I am sure: The joy of our friendship with God and one another is our strength. Together with our many leaders, all of us, bishop, priests, and all the faithful can do a lot during this Year of Faith to develop as one our friendship. For example:

  • We will solemnly open this Year of Faith on11 October, 2012, in the Cathedral and the parishes (the following Sunday).
  • In Advent and Lent we can have penitential services (prepared perhaps by your liturgical committee) that emphasise the theme of the African Synod: Reconciliation, Justice & Peace, or the theme of friendship, or use one of the services e.g. in Bongan’ iNkosi.
  • Our preachers will have special workshops on preaching our faith in 2013 before the Bishop commissions them.
  • We will celebrate our togetherness on 24.11.2013 when we close the Year of Faith together.

Let us pray – Loving God.
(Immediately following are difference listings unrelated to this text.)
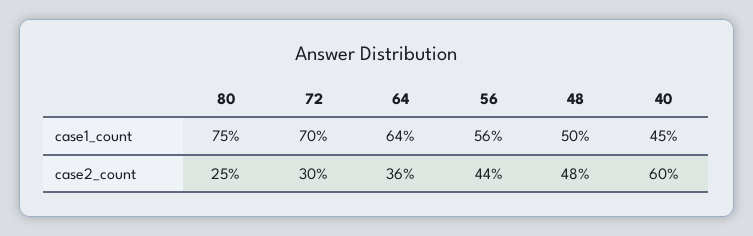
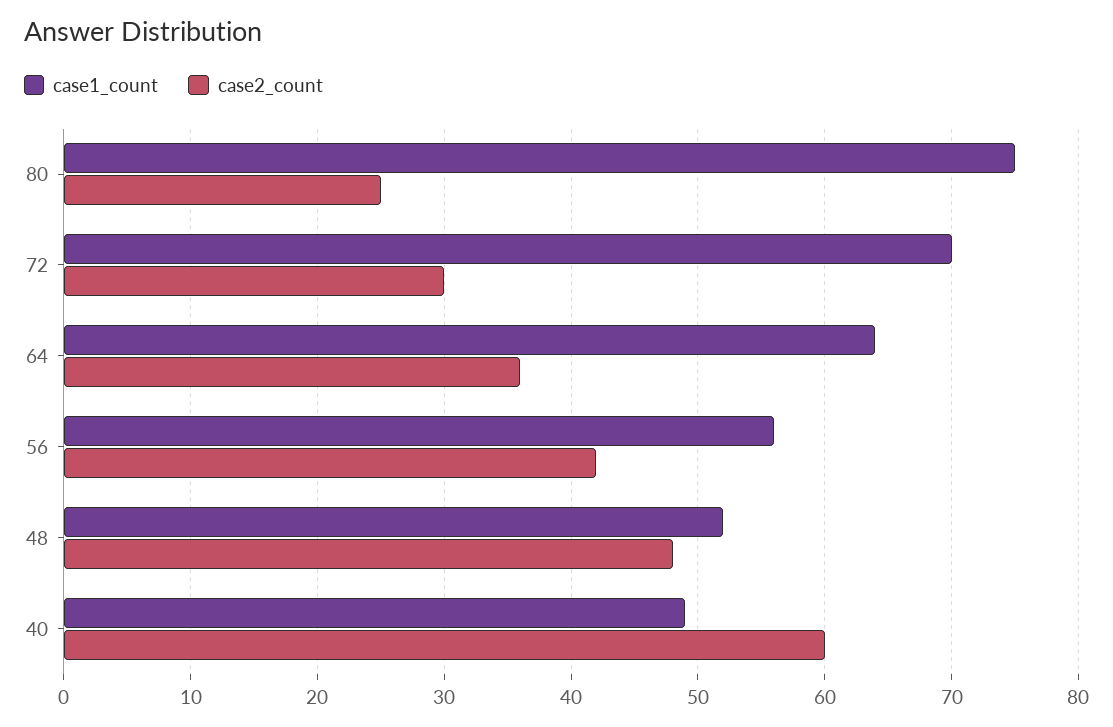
  {
    "case1_count": {
      "80": 75,
      "72": 70,
      "64": 64,
      "56": 56,
-     "48": 50,
+     "48": 52,
-     "40": 45
+     "40": 49
    },
    "case2_count": {
      "80": 25,
      "72": 30,
      "64": 36,
-     "56": 44,
+     "56": 42,
      "48": 48,
      "40": 60
    }
  }

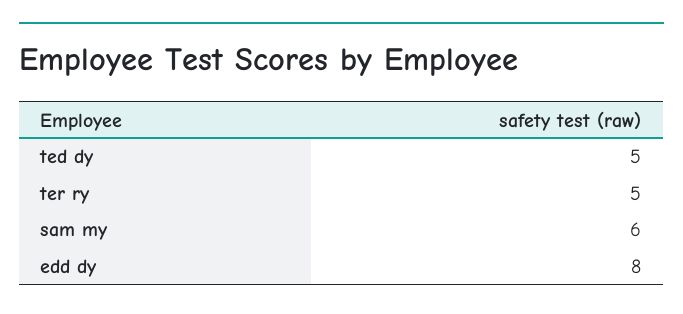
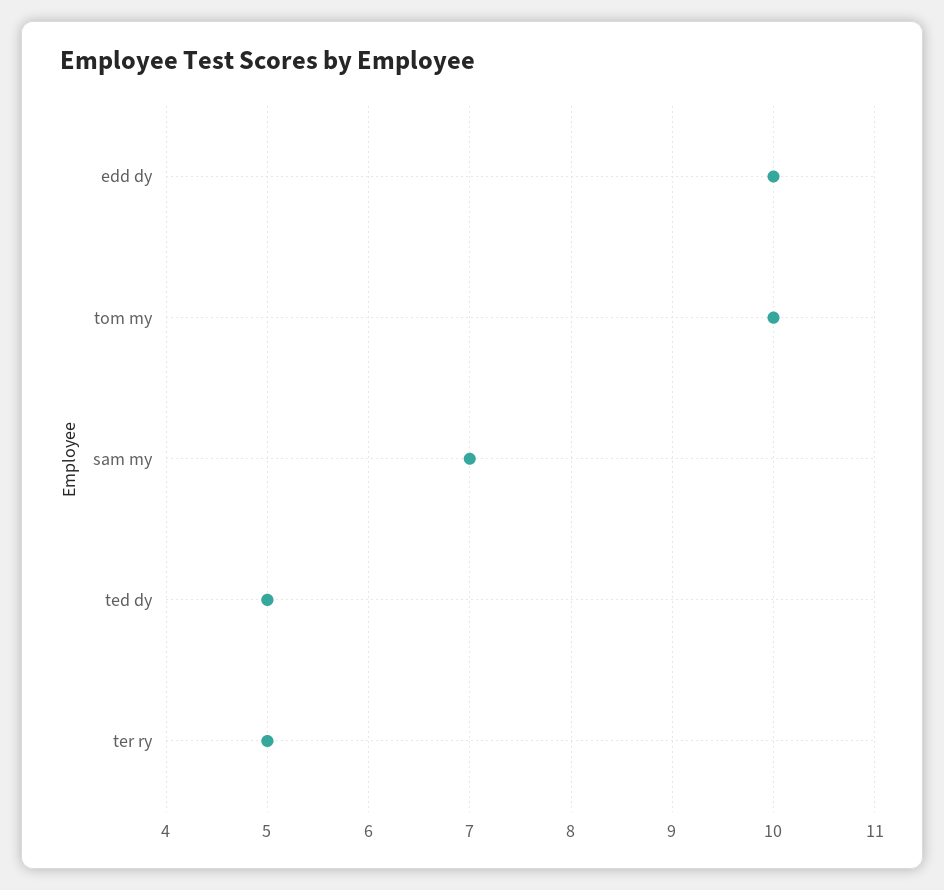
  {
    "ted dy": 5,
    "ter ry": 5,
-   "sam my": 6,
+   "sam my": 7,
-   "edd dy": 8
+   "edd dy": 10,
+   "tom my": 10
  }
In Jesus Christ you made us your friends. We thank you for all who offer his friendship and soften the heart of others. Strengthen the bond of friendship within our Diocese of Aliwal. Strengthen the friendship between Bishop, Priests, Religious and all the faithful. Make us witnesses of your compassion und unperturbed commitment. Make us missionaries through the spirit of friendship that has the power to unite people and bring peace. Amen!

May God bless you all, X the Father and the Son and the Holy Spirit!